Total subscriptions reached NGN4.80 trillion, yet no sales were made.  The CBN announced another OMO auction on Thursday, offering NGN600.00 billion across the 208‑D and 348‑D maturities. Demand remained strong, with total subscriptions reaching NGN5.92 trillion. The CBN ultimately allotted NGN3.78 trillion across both maturities at stop rates of 17.20% and 17.25%, respectively.

Looking ahead, we anticipate bearish sentiments in the Treasury bill secondary market, given the NTB auction scheduled for next Wednesday (February 4), at which the DMO is expected to supply NGN1.15 trillion.

Bonds

The FGN bond secondary market was bullish this week as a significant volume of unsuccessful primary-auction bids entered the secondary market.
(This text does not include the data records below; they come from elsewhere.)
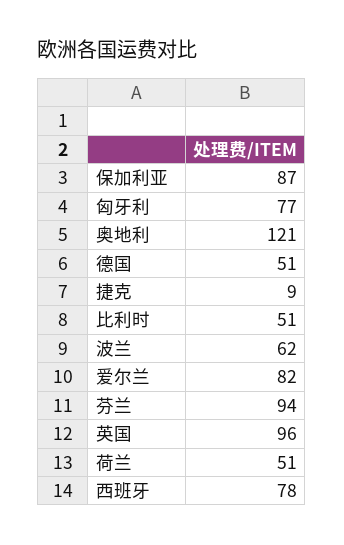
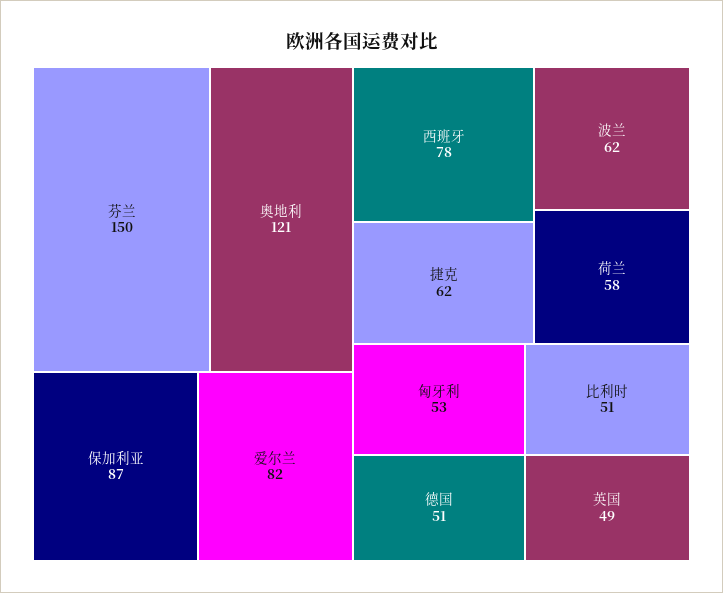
  {
    "保加利亚": 87,
-   "匈牙利": 77,
+   "匈牙利": 53,
    "奥地利": 121,
    "德国": 51,
-   "捷克": 9,
+   "捷克": 62,
    "比利时": 51,
    "波兰": 62,
    "爱尔兰": 82,
-   "芬兰": 94,
+   "芬兰": 150,
-   "英国": 96,
+   "英国": 49,
-   "荷兰": 51,
+   "荷兰": 58,
    "西班牙": 78
  }

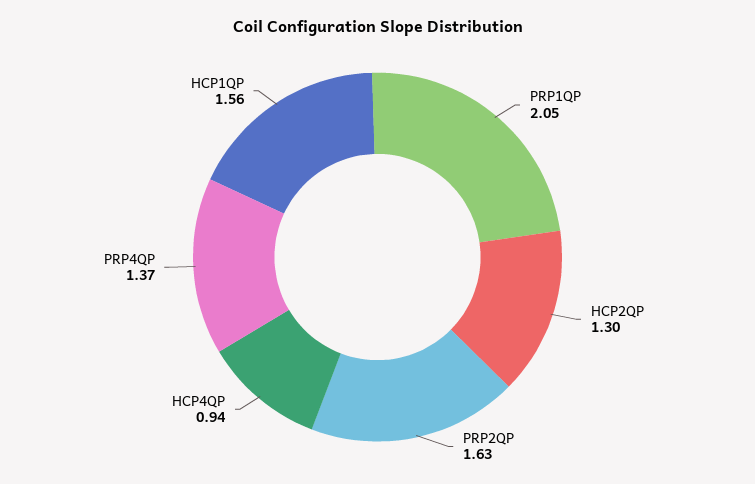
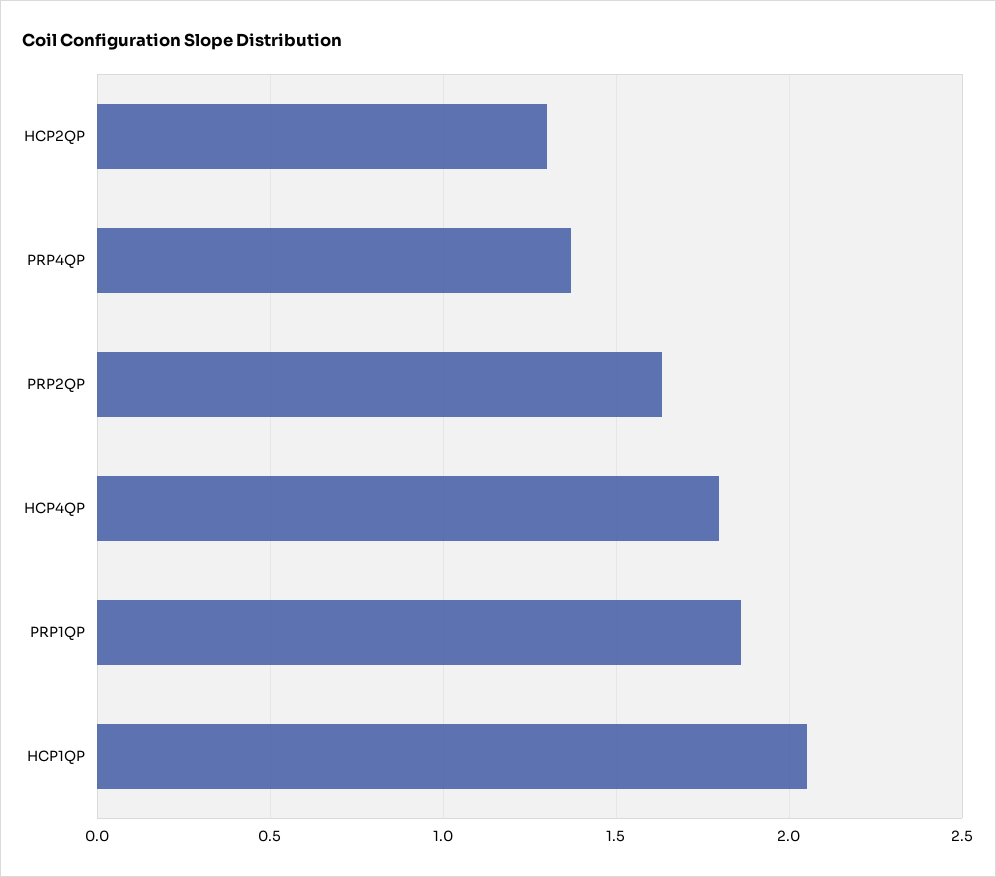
  {
-   "PRP1QP": 2.05,
+   "PRP1QP": 1.85,
    "HCP2QP": 1.3,
    "PRP2QP": 1.63,
-   "HCP4QP": 0.94,
+   "HCP4QP": 1.8,
    "PRP4QP": 1.37,
-   "HCP1QP": 1.56
+   "HCP1QP": 2.05
  }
Consequently, average FGN bond yields decreased by 43bps to 16.5%. Across the curve, the average yield decreased at the short (-73bps) and mid (-35bps) segments, driven by demand for the FEB-2031(-94bps) and APR-2032 (-88bps) bonds, respectively, while it closed flat at the long end.

At Monday’s FGN bond auction, the DMO reopened the FEB-2031, FEB-2034 and JAN-2035 bonds, offering a total of NGN900.00 billion. Total demand settled at NGN2.25 trillion (bid-to-offer: 2.5x), with the DMO eventually allotting NGN1.54 trillion (bid-to-cover: 1.5x) at respective stop rates of 17.62%, 17.50%, and 17.52%.
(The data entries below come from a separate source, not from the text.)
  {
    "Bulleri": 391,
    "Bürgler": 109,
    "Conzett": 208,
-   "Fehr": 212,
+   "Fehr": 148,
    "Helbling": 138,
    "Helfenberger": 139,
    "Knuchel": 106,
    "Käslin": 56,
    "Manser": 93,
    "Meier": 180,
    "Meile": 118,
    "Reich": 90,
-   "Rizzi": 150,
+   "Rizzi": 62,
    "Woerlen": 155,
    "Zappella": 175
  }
Next week, bearish sentiments may return following the expectations of elevated stop rates at the NTB auction scheduled for next week.

Foreign Exchange

The naira appreciated strongly this week by 2.4% w/w to NGN1,390.50/USD, supported by the robust inflows from offshore players seeking to participate at the OMO and FGN bond PMA. Also, the gross FX reserves increased this week by USD75.66 million w/w to USD46.11 billion (January 28). In the forwards market, the naira rates appreciated across the 1-month (+2.4% to NGN1,413.23/USD), 3-month (+2.5% to NGN1,453.70/USD), 6-month (+2.2% to NGN1,516.99/USD) and 1-year (+3.5% to NGN1,612.52/USD) contracts.

We expect the naira to remain broadly stable in the near term, supported by a weaker dollar and a favourable external position characterised by a sustained current account surplus and strong foreign exchange reserves. In addition, continued investor confidence and elevated naira yields should sustain capital inflows, helping to anchor the exchange rate.